Другой современник Гоголя, святитель Феофан Затворник говорит о том же: «Соблазн растет и увеличивает беду самого соблазнителя, а он того не чует и еще больше расширяется в соблазнах. Благо, что угроза Божия за соблазн здесь, на земле, почти не исполняется в чаянии исправления; это отложено до будущего суда и воздаяния; тогда только почувствуют соблазнители, сколь великое зло соблазн».
Святитель Феофан (Говоров) епископ Тамбовский, Владимирский и Суздальский, затворник Вышинский.
1840-е — первая половина 1850-х гг.
Без сомнения, боялся писать на соблазн ко греху и Гоголь. В последнее десятилетие своей жизни он мало ценил прежние свои сочинения, пересматривая их глазами христианина. В предисловии к «Выбранным местам из переписки с друзьями» Гоголь говорит, что своей новой книгой он хотел искупить бесполезность всего, доселе им написанного. Эти слова вызвали немало нареканий и побудили многих думать, что Гоголь отрекается от своих прежних произведений. Между тем совершенно очевидно, что о бесполезности своих сочинений он говорит в смысле религиозном, духовном, ибо, как пишет далее Гоголь, в письмах его, по признанию тех, к которым они были писаны, находится более нужного для человека, чем в его сочинениях.
Талант, данный ему Богом, Гоголь хотел направить для прославления Бога и на пользу людям. И чтобы достичь этого, он должен был очистить себя молитвой и истинно христианской жизнью. Преображение русского человека, о котором мечтал Гоголь, совершалось в нем самом. Жизнью своей он продолжил свои писания.

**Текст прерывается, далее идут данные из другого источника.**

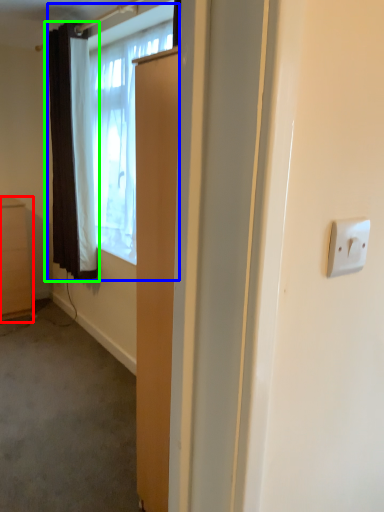
Question: Which is nearer to the cabinetry (highlighted by a red box)? window (highlighted by a blue box) or curtain (highlighted by a green box).

Choices:
 (A) window
 (B) curtain

Answer: (B)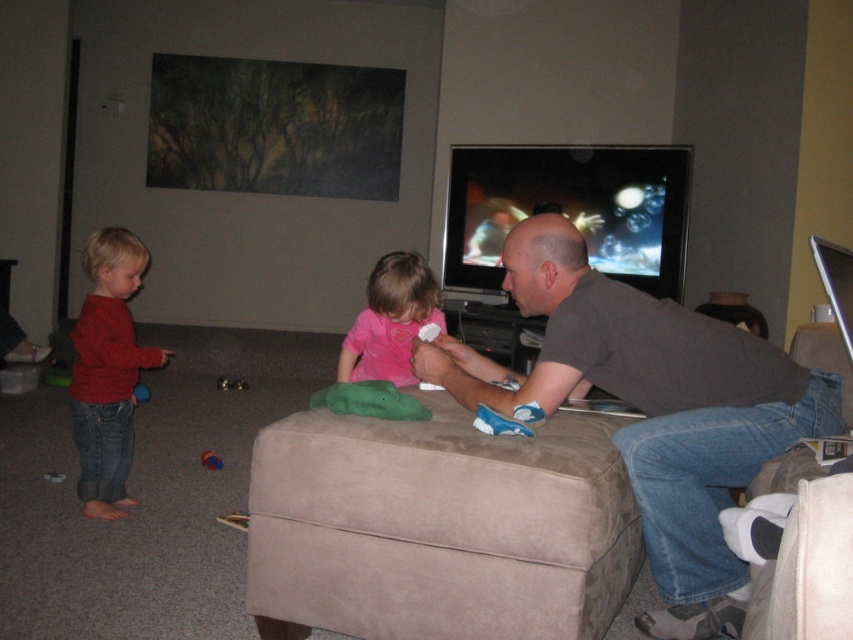
Question: Considering the real-world distances, which object is closest to the dark gray shirt at center?

Choices:
 (A) matte red sweater at left
 (B) pink matte shirt at center

Answer: (B)

Question: Can you confirm if pink matte shirt at center is wider than rubberized red ball at lower left?

Choices:
 (A) no
 (B) yes

Answer: (B)

Question: Which point is farther to the camera?

Choices:
 (A) (689, 630)
 (B) (128, 241)
 (C) (219, 458)

Answer: (C)

Question: Does matte red sweater at left appear under pink matte shirt at center?

Choices:
 (A) no
 (B) yes

Answer: (B)

Question: Is the position of dark gray shirt at center more distant than that of matte red sweater at left?

Choices:
 (A) no
 (B) yes

Answer: (A)

Question: Estimate the real-world distances between objects in this image. Which object is farther from the pink matte shirt at center?

Choices:
 (A) matte red sweater at left
 (B) dark gray shirt at center

Answer: (A)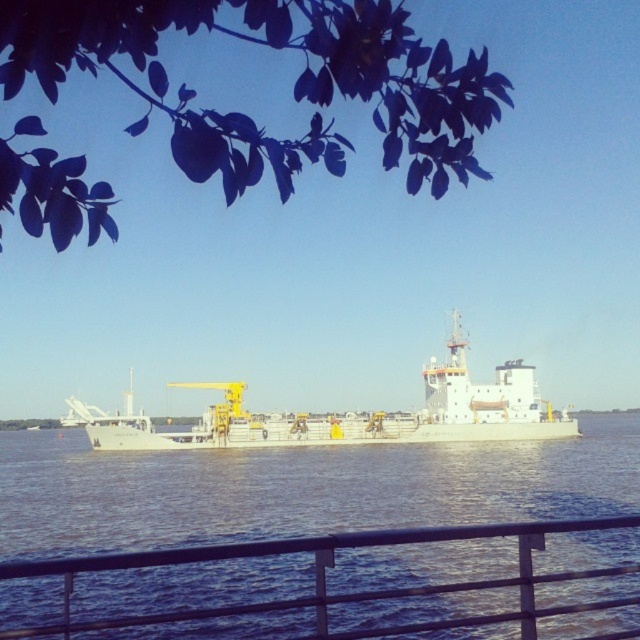
You are an observer standing on a dock and looking at the dark green leaves at upper left and the white matte ship at center. Which object is wider?

The dark green leaves at upper left has a lesser width compared to white matte ship at center, so the white matte ship at center is wider.

You are standing on a dock and looking at the dark green leaves at upper left and the white matte ship at center. Which object is higher in the image?

The dark green leaves at upper left is above the white matte ship at center in the image.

В то время как большая часть читателей потешалась над его героями, считая себя неизмеримо выше них, Гоголь страдал и томился, понимая, что и он несовершенен. Он почувствовал, что ему не только не удаются положительные герои, но и не могут удаться. Почему это так, отчасти можно понять из писаний святителя Игнатия (Брянчанинова). В статье «Христианский пастырь и христианин-художник» он высказывает глубокую мысль: «Большая часть талантов стремилась изобразить в роскоши страсти человеческие. Изображено певцами, изображено живописцами, изображено музыкою зло во всевозможном разнообразии. Талант человеческий, во всей своей силе и несчастной красоте, развился в изображении зла; в изображении добра он вообще слаб, бледен, натянут… Когда усвоится таланту евангельский характер, — а это сопряжено с трудом и внутреннею борьбою, — тогда художник озаряется вдохновением свыше, только тогда он может говорить свято, петь свято, живописать свято»93
.Поражает удивительное сходство двух кризисных эпизодов в жизни Гоголя. И в 1845, и в 1852 году недовольство художественным творчеством приводит к усилению духовной сосредоточенности. Сожжение как результат невозможности воплотить художественный замысел можно рассматривать и как очищение, как самосожжение, приведшее во втором случае к действительной смерти. Одним из немногих, кто, по-видимому, понимал смысл Трагедии Гоголя, был его духовный отец, ржевский протоиерей Матфей Константиновский. «С ним повторилось обыкновенное явление нашей русской жизни, — говорил он. — Наша русская жизнь немало имеет примеров того, что сильные натуры, наскучивши суетой мирской или находя себя неспособными к прежней широкой деятельности, покидали все и уходили в монастырь искать внутреннего умиротворения и очищения… Так было и с Гоголем. Он прежде говорил, что ему “нужен душевный монастырь”, а пред смертию он еще сильнее пожелал его»94
.Духовный смысл кончины Гоголя не укрылся от наиболее проницательных его современников. Княжна Варвара Николаевна Репнина-Волконская писала в своих воспоминаниях: «Я понимаю, что Гоголь сжег свое творение, и не понимаю плача С. Т. Аксакова и недоумения многих по поводу того, что Гоголь под конец своей жизни не остался прежним Гоголем, юмористом, а сделался истинным христианином. Все и вся должно исчезнуть; в новом, обновленном мире тленное не будет иметь места, и Гоголь обновленный в Царстве Небесном уже не Гоголь земной, но бессмертная ликующая душа, воспевающая “Свят, свят, свят!”»95
Завещание
После кончины Гоголя в его бумагах были обнаружены обращение к друзьям, наброски духовного завещания, молитвы, написанные на отдельных листках, предсмертные записи.